With testing of Google’s cookie-free ad platform underway on Chrome web browsers, some ad tech companies worry that rivals outside of the tests can still sneak their hands into the data cookie jar through alternative ad IDs. The concern is coming from demand-side platforms, which are trying Google’s new data-restricting platform to serve ads through Chrome, while some ad tech players use other data sources—such as IP addresses—from outside Google’s box to buy ads, which could skew the tests. Meanwhile, publishers are on the other side of the ad transaction, deploying ad IDs to maintain the value of their inventory on Chrome, offering diverging paths to the post-cookie web.

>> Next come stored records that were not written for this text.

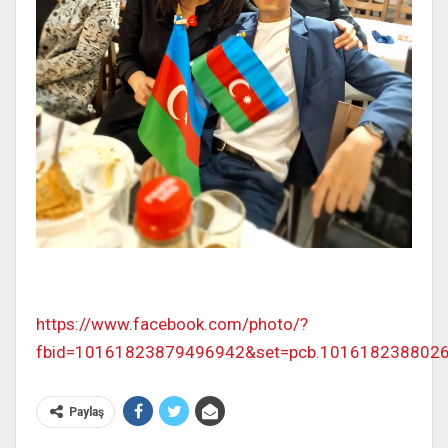
https://www.facebook.com/photo/?
fbid=10161823879496942&set=pcb.101618238802
Paylaş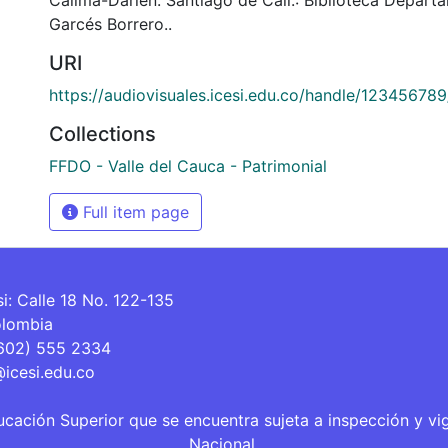
Garcés Borrero..
URI
https://audiovisuales.icesi.edu.co/handle/12345678
Collections
FFDO - Valle del Cauca - Patrimonial
Full item page
si: Calle 18 No. 122-135
olombia
(602) 555 2334
@icesi.edu.co
ucación Superior que se encuentra sujeta a inspección y vi
Nacional.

The issue was raised by Lukasz Wlodarczyk, VP of programmatic ecosystem growth and innovation at RTB House, which is trying Google’s Privacy Sandbox, the post-cookie ad platform. There is a debate about the cookieless future in internet advertising: Is the answer in Google’s sealed browser or IDs that still track IP addresses and similar web data? The IDs operate separately from Google’s Privacy Sandbox, by sharing data between publishers and ad tech companies. Privacy Sandbox participants are restricted to the information that comes through the Chrome browser, which hides consumers behind encryption and within groups that can’t be traced to an individual.
Also read: A guide to Google’s post-cookie ad tech
The IDs use tactics, such as “fingerprinting,” where they piece together data such as IP addresses, emails, location and timestamps to make an educated guess about the consumer, according to Wlodarczyk.

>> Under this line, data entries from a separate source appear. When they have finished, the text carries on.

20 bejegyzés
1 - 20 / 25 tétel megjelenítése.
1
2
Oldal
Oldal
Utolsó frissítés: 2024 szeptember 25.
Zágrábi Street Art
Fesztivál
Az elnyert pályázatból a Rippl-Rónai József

“The impact of solutions based on user graphs and deterministic fingerprints is definitely affecting the testing of solutions using privacy sandbox APIs,” Wlodarczyk said. “A test of 1% of traffic on the Chrome browser will expose the lack of a level playing field between providers using privacy-preserving targeting methods and those employing risky practices from the standpoint of user privacy and on the edge of legal compliance.”

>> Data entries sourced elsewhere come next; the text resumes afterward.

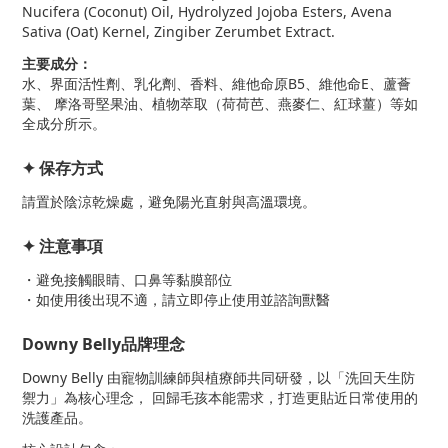
Nucifera (Coconut) Oil, Hydrolyzed Jojoba Esters, Avena
Sativa (Oat) Kernel, Zingiber Zerumbet Extract.
主要成分：
水、界面活性劑、乳化劑、香料、維他命原B5、維他命E、蘆薈
葉、 摩洛哥堅果油、植物萃取（荷荷芭、燕麥仁、紅球薑）等如
全成分所示。
✦ 保存方式
請置於陰涼乾燥處，避免陽光直射與高溫環境。
✦ 注意事項
・避免接觸眼睛、口鼻等黏膜部位
・如使用後出現不適，請立即停止使用並諮詢獸醫
Downy Belly品牌理念
Downy Belly 由寵物訓練師與植療師共同研發，以「洗回天生防
禦力」為核心理念， 回歸毛孩本能需求，打造更貼近日常使用的
洗護產品。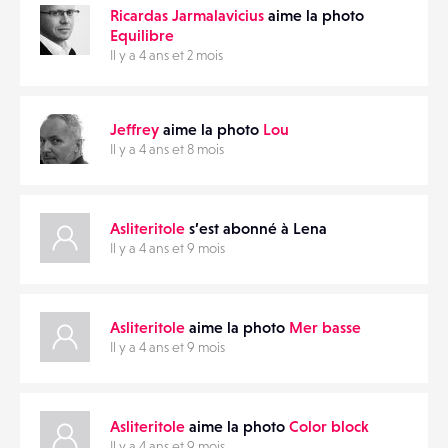
Ricardas Jarmalavicius
aime la photo
Equilibre
Il y a 4 ans et 2 mois
Jeffrey
aime la photo
Lou
Il y a 4 ans et 8 mois
Asliteritole
s’est abonné à Lena
Il y a 4 ans et 9 mois
Asliteritole
aime la photo
Mer basse
Il y a 4 ans et 9 mois
Asliteritole
aime la photo
Color block
Il y a 4 ans et 9 mois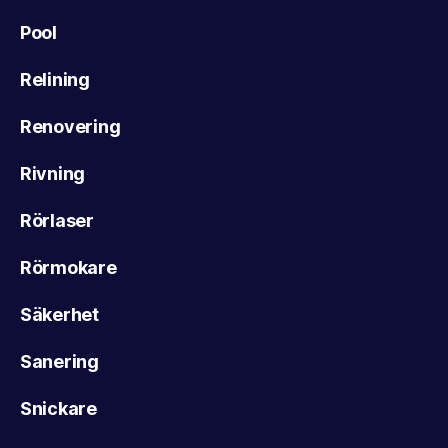
Pool
Relining
Renovering
Rivning
Rörlaser
Rörmokare
Säkerhet
Sanering
Snickare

Here is the crux of the dilemma: Last month, Google’s Chrome team officially launched the Privacy Sandbox tests by turning off cookies on 1% of traffic. Ad tech companies, such as RTB House, are testing Google’s APIs—application programming interfaces—that enable the auctions on cookieless traffic. But there are multiple market participants, not in Privacy Sandbox, that deploy alternative advertising identifiers—companies such as LiveRamp, Lotame and ID5. The alternative IDs have their own relationships with publishers to request permission from site visitors to collect and share data.
If some advertisers use the IDs and then bid on cookieless ad inventory on Chrome, that could alter the utility of the tests, Wlodarczyk said.